To assess impacts to benthic communities, a suite of laboratory marine toxicity and bioaccumulation tests were used. The benthic community members were the marine amphipods (Eohaustorius estuarius), marine polychaetes (Neanthes arenaceodentata), and purple sea urchins (Strongylocentrotus purpuratus), as these species are commonly employed as surrogates for general benthic community health. Larval sheepshead minnows (Cyprinodon variegatus) are a fish species known to be associated with surficial sediments and represent potential impacts to vertebrates.

A combination of biological (standard bioassay and bacterial data) and chemical (mineralogical and elemental composition) measurements were employed to detect how metals are partitioned to assess metal bioavailability, immobilization, and sequestration. The microbiological benthic community was examined to determine how the bacteria potentially affected the bioassay data as well as to examine bacterial species prevalent under varying sediment amendments.


Laboratory toxicity testing used in this project successfully demonstrated that apatite, organoclay, and geotextile mats containing those materials were non-toxic in sediments at expected field application concentrations. Exposures were conducted on four different species (encompassing six different endpoints) representing a range of organism classes, life histories, and feeding approaches. Increased lethality and even beneficial effects (e.g., enhanced growth) were observed with acetate and chitin. Further analysis demonstrated that the static nature of the bioassay exposures likely contributed towards some of the observed negative effects. For example, increased ammonia concentrations were associated with increased bacterial growth due to acetate and chitin. This observation of enhanced ammonia in standard toxicity tests also has been observed in the evaluation of other amendments such as coal fly ash used for the removal of polycyclic aromatic hydrocarbons.
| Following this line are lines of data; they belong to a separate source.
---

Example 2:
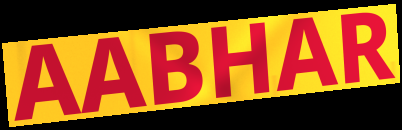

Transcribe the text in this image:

AABHAR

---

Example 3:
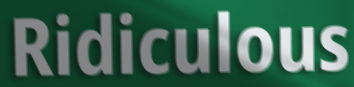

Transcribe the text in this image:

Ridiculous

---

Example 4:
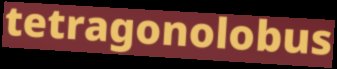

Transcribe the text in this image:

tetragonolobus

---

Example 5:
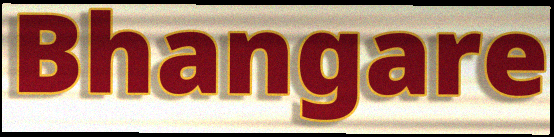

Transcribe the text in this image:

Bhangare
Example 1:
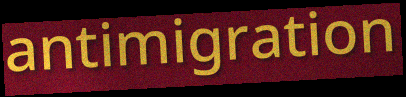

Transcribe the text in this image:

antimigration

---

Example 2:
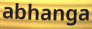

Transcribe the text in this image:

abhanga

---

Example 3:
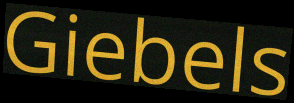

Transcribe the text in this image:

Giebels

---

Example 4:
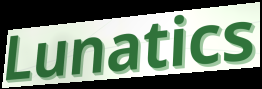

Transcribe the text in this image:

Lunatics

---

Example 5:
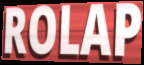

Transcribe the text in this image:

ROLAP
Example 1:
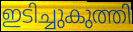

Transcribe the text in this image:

ഇടിച്ചുകുത്തി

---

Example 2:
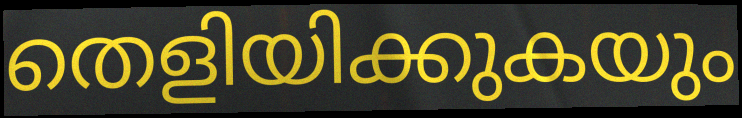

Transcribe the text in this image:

തെളിയിക്കുകയും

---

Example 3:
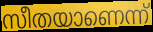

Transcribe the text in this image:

സീതയാണെന്ന്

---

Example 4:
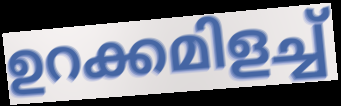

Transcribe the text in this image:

ഉറക്കമിളച്ച്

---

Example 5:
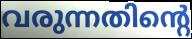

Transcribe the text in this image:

വരുന്നതിന്റെ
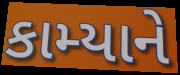
કામ્યાને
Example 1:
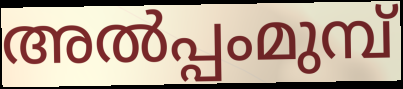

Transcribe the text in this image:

അൽപ്പംമുമ്പ്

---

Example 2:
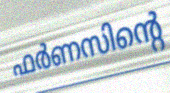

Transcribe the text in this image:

ഫർണസിന്റെ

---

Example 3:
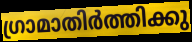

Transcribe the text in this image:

ഗ്രാമാതിർത്തിക്കു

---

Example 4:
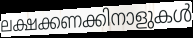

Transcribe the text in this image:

ലക്ഷക്കണക്കിനാളുകൾ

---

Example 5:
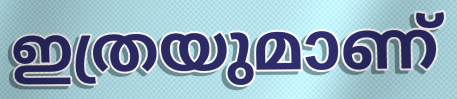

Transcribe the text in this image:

ഇത്രയുമാണ്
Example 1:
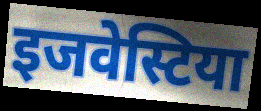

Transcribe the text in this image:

इजवेस्टिया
Nevertheless, questions still remain as to whether these kinds of effects are representative of what might occur in the field.

Subsequent testing with decreased concentrations of chitin demonstrated that chitin may stimulate a smaller increase in bacterial numbers that can potentially increase the effectiveness of the apatite amendment for apatite sequestration of the heavy metal zinc.
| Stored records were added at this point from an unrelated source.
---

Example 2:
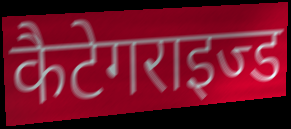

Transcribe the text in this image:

कैटेगराइज्ड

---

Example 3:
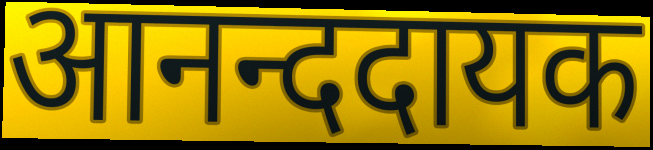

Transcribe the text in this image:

आनन्ददायक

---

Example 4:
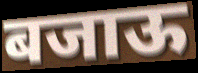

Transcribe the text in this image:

बजाऊ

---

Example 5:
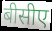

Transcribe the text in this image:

बीसीए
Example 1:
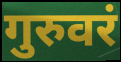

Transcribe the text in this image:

गुरुवरं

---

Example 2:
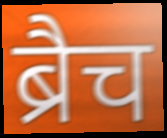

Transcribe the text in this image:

ब्रैच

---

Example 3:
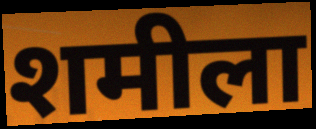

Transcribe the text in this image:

शमीला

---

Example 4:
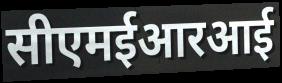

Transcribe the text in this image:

सीएमईआरआई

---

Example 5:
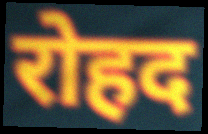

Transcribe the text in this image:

रोहद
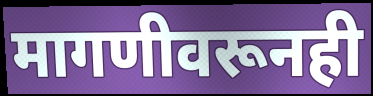
मागणीवरूनही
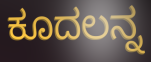
ಕೂದಲನ್ನ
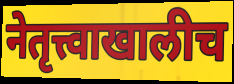
नेतृत्त्वाखालीच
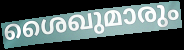
ശൈഖുമാരും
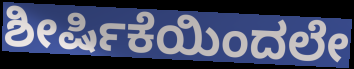
ಶೀರ್ಷಿಕೆಯಿಂದಲೇ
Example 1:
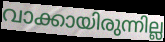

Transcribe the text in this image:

വാക്കായിരുന്നില്ല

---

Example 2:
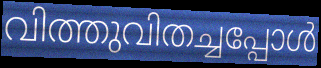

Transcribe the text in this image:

വിത്തുവിതച്ചപ്പോൾ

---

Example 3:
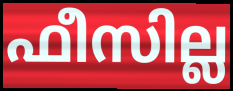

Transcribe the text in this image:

ഫീസില്ല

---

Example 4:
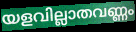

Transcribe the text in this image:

യളവില്ലാതവണ്ണം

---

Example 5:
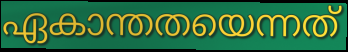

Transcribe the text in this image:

ഏകാന്തതയെന്നത്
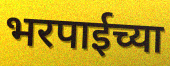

Based on this research, the amendments apatite, chitin, and geotextiles containing apatite and organoclay (in suggested concentrations) are considered non-toxic to marine invertebrates in marine sediments. The project was innovative in that it examined both the macro and micro biological benthic community after amendment additions, and it helped determine the amendment combinations with the least harmful effects on benthic communities.